___ DATA TO PROCESS ___

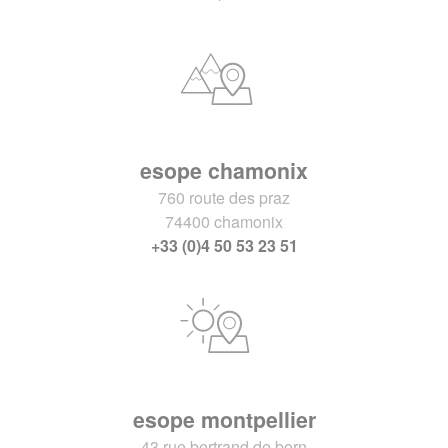
esope chamonix
760 route des praz
74400 chamonix
+33 (0)4 50 53 23 51
esope montpellier
43 rue bertrand de born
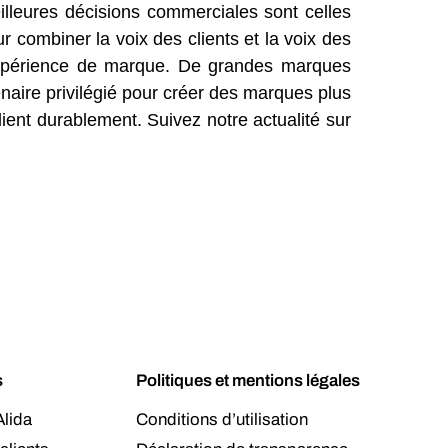
illeures décisions commerciales sont celles
 combiner la voix des clients et la voix des
 l'expérience de marque. De grandes marques
enaire privilégié pour créer des marques plus
client durablement. Suivez notre actualité sur
s
Politiques et mentions légales
lida
Conditions d’utilisation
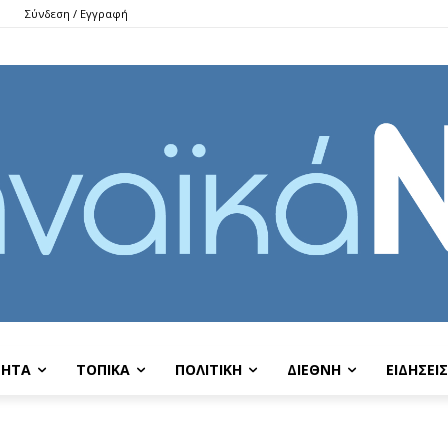
Σύνδεση / Εγγραφή
ΤΗΤΑ
ΤΟΠΙΚΑ
ΠΟΛΙΤΙΚΗ
ΔΙΕΘΝΗ
EIΔΗΣΕΙΣ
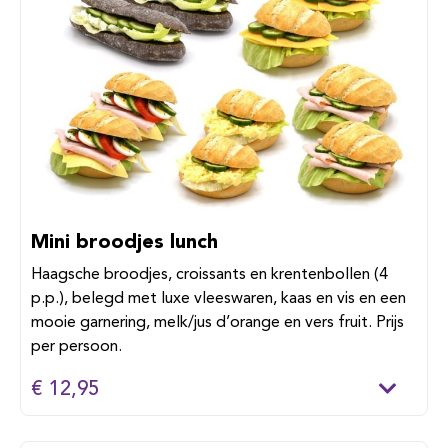
Mini broodjes lunch
Haagsche broodjes, croissants en krentenbollen (4
p.p.), belegd met luxe vleeswaren, kaas en vis en een
mooie garnering, melk/jus d’orange en vers fruit. Prijs
per persoon.
€ 12,95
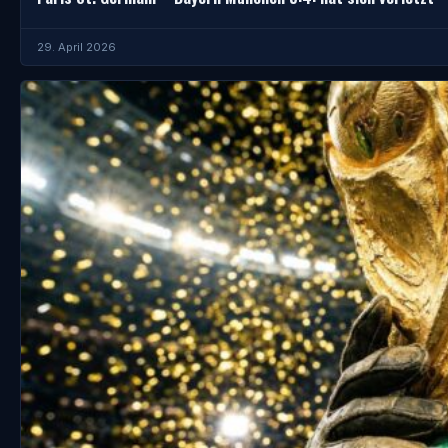
29. April 2026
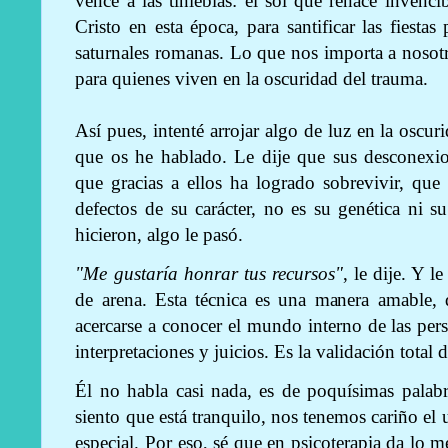
vence a las tinieblas: el sol que renace invenci
Cristo en esta época, para santificar las fiesta
saturnales romanas. Lo que nos importa a nosot
para quienes viven en la oscuridad del trauma.
Así pues, intenté arrojar algo de luz en la oscur
que os he hablado. Le dije que sus desconexio
que gracias a ellos ha logrado sobrevivir, qu
defectos de su carácter, no es su genética ni 
hicieron, algo le pasó.
"Me gustaría honrar tus recursos"
, le dije. Y l
de arena. Esta técnica es una manera amable, 
acercarse a conocer el mundo interno de las pers
interpretaciones y juicios. Es la validación total d
Él no habla casi nada, es de poquísimas pala
siento que está tranquilo, nos tenemos cariño el
especial. Por eso, sé que en psicoterapia da lo 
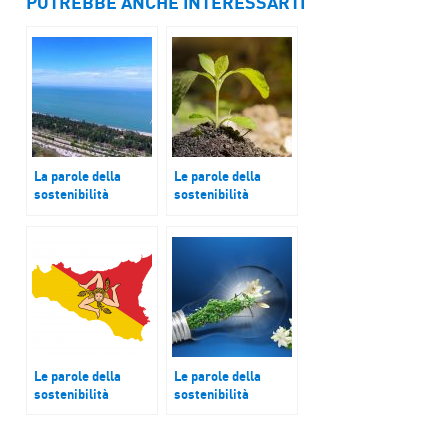
POTREBBE ANCHE INTERESSARTI
La parole della
Le parole della
sostenibilità
sostenibilità
Subacqueo
Ecosistemi
Le parole della
Le parole della
sostenibilità
sostenibilità
La Sicilia
Onde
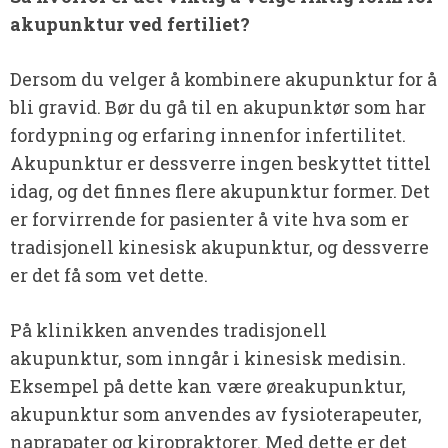
akupunktur ved fertiliet?
Dersom du velger å kombinere akupunktur for å
bli gravid. Bør du gå til en akupunktør som har
fordypning og erfaring innenfor infertilitet.
Akupunktur er dessverre ingen beskyttet tittel
idag, og det finnes flere akupunktur former. Det
er forvirrende for pasienter å vite hva som er
tradisjonell kinesisk akupunktur, og dessverre
er det få som vet dette.
På klinikken anvendes tradisjonell
akupunktur, som inngår i kinesisk medisin.
Eksempel på dette kan være øreakupunktur,
akupunktur som anvendes av fysioterapeuter,
naprapater og kiropraktorer. Med dette er det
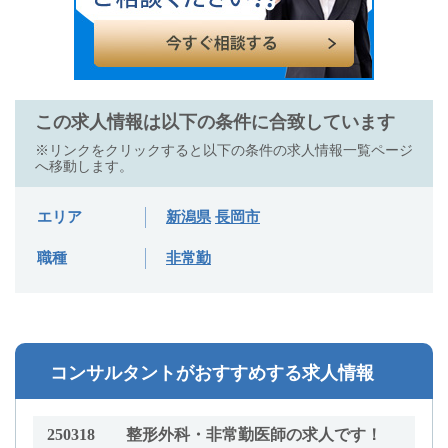
この求人情報は以下の条件に合致しています
※リンクをクリックすると以下の条件の求人情報一覧ページ
へ移動します。
エリア
新潟県
長岡市
職種
非常勤
コンサルタントがおすすめする求人情報
250318
整形外科・非常勤医師の求人です！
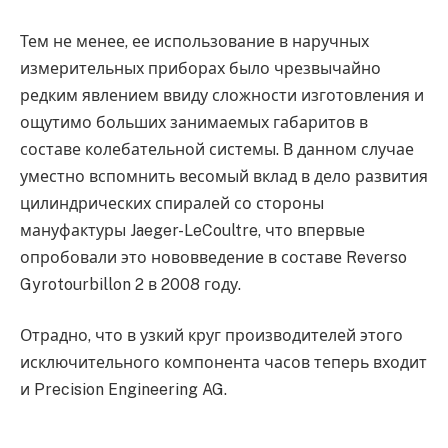
Тем не менее, ее использование в наручных
измерительных приборах было чрезвычайно
редким явлением ввиду сложности изготовления и
ощутимо больших занимаемых габаритов в
составе колебательной системы. В данном случае
уместно вспомнить весомый вклад в дело развития
цилиндрических спиралей со стороны
мануфактуры Jaeger-LeCoultre, что впервые
опробовали это нововведение в составе Reverso
Gyrotourbillon 2 в 2008 году.
Отрадно, что в узкий круг производителей этого
исключительного компонента часов теперь входит
и Precision Engineering AG.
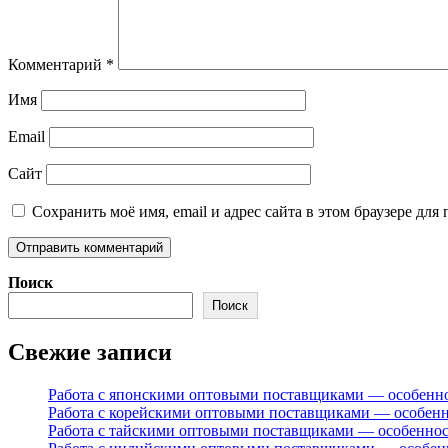
Комментарий
*
Имя
Email
Сайт
Сохранить моё имя, email и адрес сайта в этом браузере д
Поиск
Поиск
Свежие записи
Работа с японскими оптовыми поставщиками — особенн
Работа с корейскими оптовыми поставщиками — особен
Работа с тайскими оптовыми поставщиками — особенно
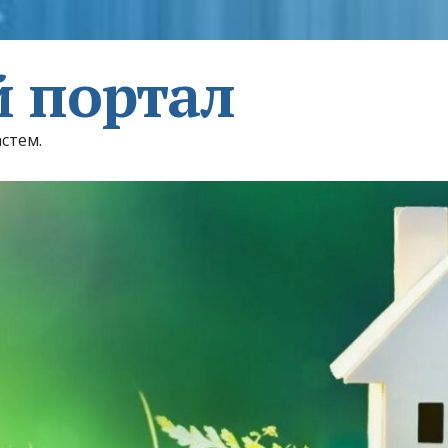
 портал
астем.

___

> DIRECTIONS
Please reproduce the entries above exactly, from their first line to the line holding "Así pues, intenté" inclusive, and nothing else; the pictures stay out.

> RESPONSE TO THIS TASK
esope chamonix
760 route des praz
74400 chamonix
+33 (0)4 50 53 23 51
esope montpellier
43 rue bertrand de born
illeures décisions commerciales sont celles
 combiner la voix des clients et la voix des
 l'expérience de marque. De grandes marques
enaire privilégié pour créer des marques plus
client durablement. Suivez notre actualité sur
s
Politiques et mentions légales
lida
Conditions d’utilisation
Σύνδεση / Εγγραφή
ΤΗΤΑ
ΤΟΠΙΚΑ
ΠΟΛΙΤΙΚΗ
ΔΙΕΘΝΗ
EIΔΗΣΕΙΣ
Mini broodjes lunch
Haagsche broodjes, croissants en krentenbollen (4
p.p.), belegd met luxe vleeswaren, kaas en vis en een
mooie garnering, melk/jus d’orange en vers fruit. Prijs
per persoon.
€ 12,95
29. April 2026
vence a las tinieblas: el sol que renace invenci
Cristo en esta época, para santificar las fiesta
saturnales romanas. Lo que nos importa a nosot
para quienes viven en la oscuridad del trauma.
Así pues, intenté arrojar algo de luz en la oscur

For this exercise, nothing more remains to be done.